C’est vraiment stimulant de voir atterrir les préoccupations et recommandations de recherche dans le cadre d’un atelier de design de produits avec les étudiants. On peut voir les propositions sur le site de diffusion de projets de design Behance de l’École de design où les étudiant.e.s ont exploré l’idée de développer du mobilier adaptable à plusieurs manières d’enseigner tout en permettant une certaine uniformité et simplicité dans l’aménagement, apte à perdurer dans le temps tout en améliorant le confort des élèves par du mobilier ajustable ! (figure 4) Cette collaboration entre recherche et enseignement amène à revoir les idées, les prémisses derrière le projet de design et à comprendre que faire du design, ça implique un écosystème complexe qu’il faut tenir compte pour faire du «bon design» ou être plus juste socialement dans un contexte de responsabilité publique.

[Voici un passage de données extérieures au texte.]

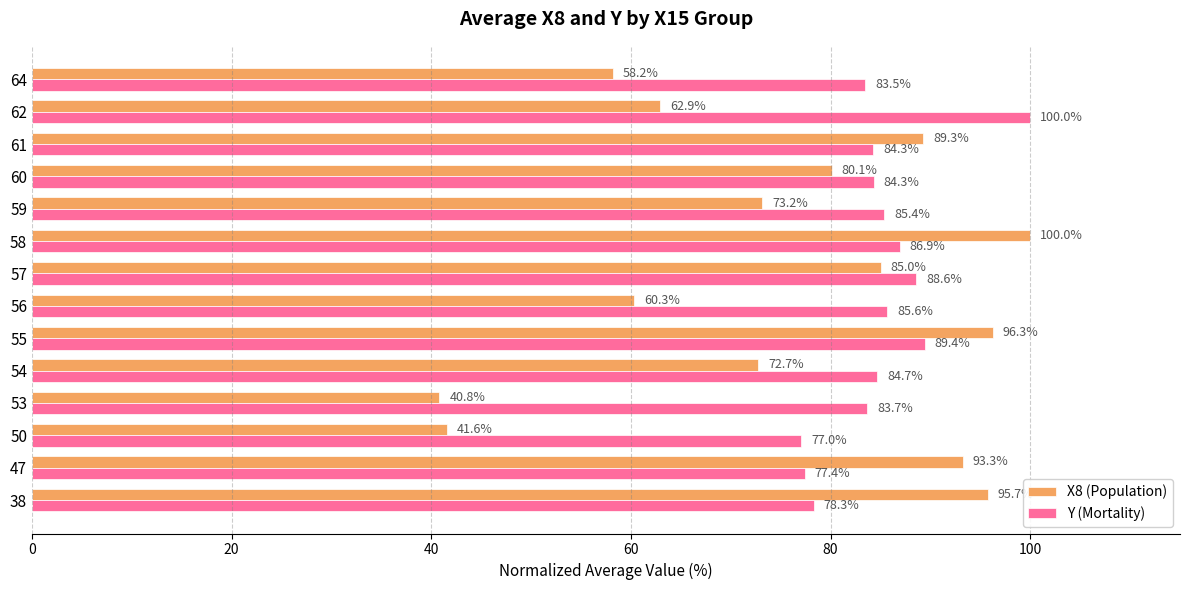

What is the smallest value displayed?

40.8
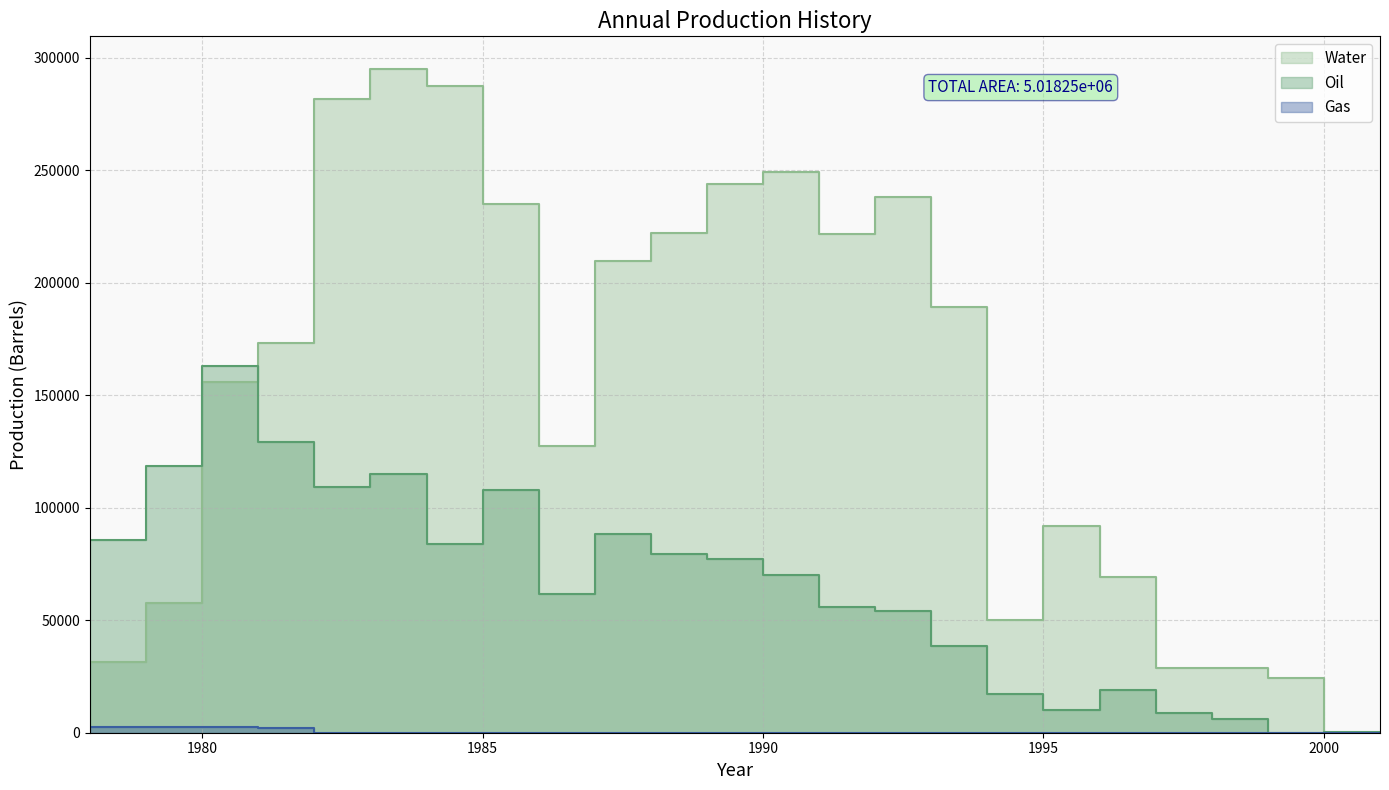

What is the sum of the Gas values at 1978 and 1982?

2534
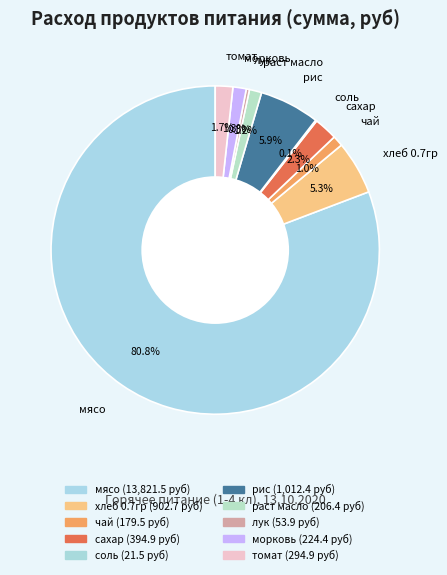

Approximately how many times larger is the value at лук compared to раст масло?

0.3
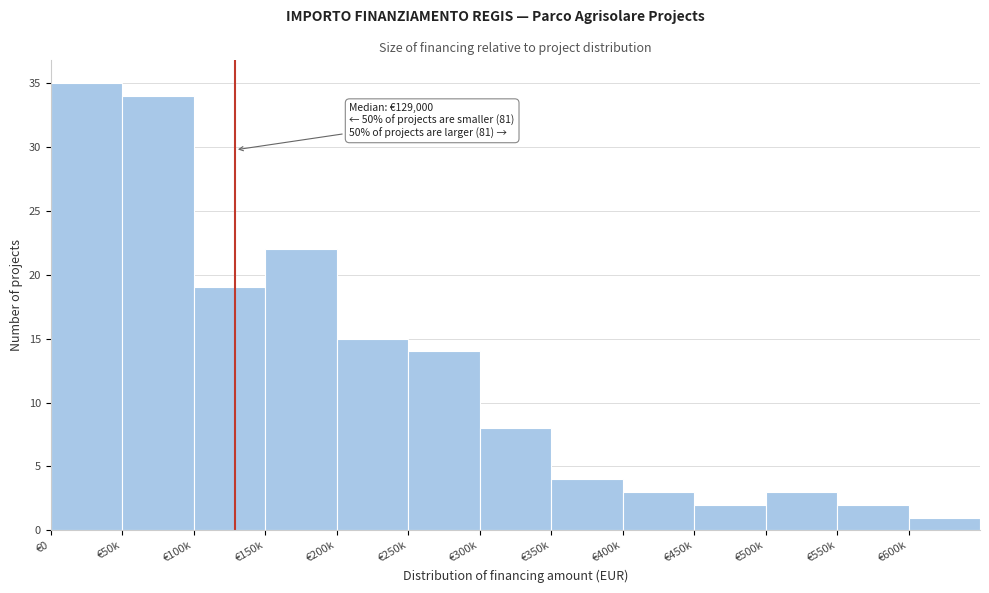

Reading left to right, what are all the values shown in this chart?

35	34	19	22	15	14	8	4	3	2	3	2	1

Aussi, aborder la dimension politique dans le cadre des projets de recherche m’apparait de plus en plus important. Comment peut-on s’assurer que le territoire se développe de manière harmonieuse avec des projets de qualité? Comment éviter les effets pervers des projets comme la gentrification, par exemple, qui résulte aussi d’actions de design ? Dans le cadre des travaux que je réalise actuellement avec l’Atlas social des paysages dirigé par Sylvain Paquette (UdeM), je travaille avec des chercheurs en paysage, mais aussi avec des collègues en sciences politiques comme Laurence Bherer (UdeM) et Sophie Van Neste (INRS). Ça nous permet de mieux comprendre les dynamiques de pouvoir à l’œuvre et les conséquences sur les prises de décisions et les orientations des projets et de transformation des territoires. Je crois que la recherche en design sur et pour l’aménagement du territoire (ou à plus petite échelle, comme les salles de classe ou les milieux de soins pour les personnes âgées) doit contribuer activement à soutenir les populations dans le développement de leur milieu de vie tout en s’assurant de la qualité des interventions. Si on essaie de mieux articuler les intentions vertueuses d’amélioration des milieux de vie, de les questionner pour mieux les éclairer par la suite par une meilleure connaissance de ces milieux tant sur le plan humain que matériel et politique, cela permettrait peut-être de mieux orienter les décisions et mieux comprendre le rôle du design pour les concrétiser par la suite.